Wieso arrogant, du hast noch nicht begriffen, daß Frankonia völlig überhöhte Preise hat.

Was meinst du mit Billigheimer? Habe ich nie geschrieben.

der zweite der Taiga
Als hätte ich es geahnt :12: , der Taiga ist genau eines der Modelle von denen man nur schlechtes liest. Also schlecht in Hinsicht auf die Dauerhaftigkeit der Membran.

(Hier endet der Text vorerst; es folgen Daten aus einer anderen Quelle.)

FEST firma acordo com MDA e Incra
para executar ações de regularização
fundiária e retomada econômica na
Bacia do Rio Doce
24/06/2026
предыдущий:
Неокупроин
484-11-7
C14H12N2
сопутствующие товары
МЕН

Eine der ganz wenigen Marken die wirklich ultrarobuste Jacken herstellen, heutzutage.
Gabs früher auch mal von anderen Herstellern in der Outdoorbranche, aber die sind auf dem Ultralight Trip, da leidet die Haltbarkeit.
Du mußt sehr lange suchen etwas vergleichbares wie die Swazi zu finden, wahrscheinlich aber aussichtslos.
Eine Wapiti gibts aber nicht mit Fleece für 300€. :26:
Mir wäre sie zu lang, ist wie so vieles Geschmackache.

Wo bekommt man die Wapiti bei uns? Eben.
Versand aus Neu Seeland.
500 US$ plus 20 % Märchensteuer, plus Fracht, plus Zoll, für einen Jacke die man noch nie in der Hand hatte.
Wer etwas sehr ordentliches sucht kauft bei Swedteam und Härkila schon richtig.
Aber, nicht besonders billig. Jacken zwischen 400 und 500€.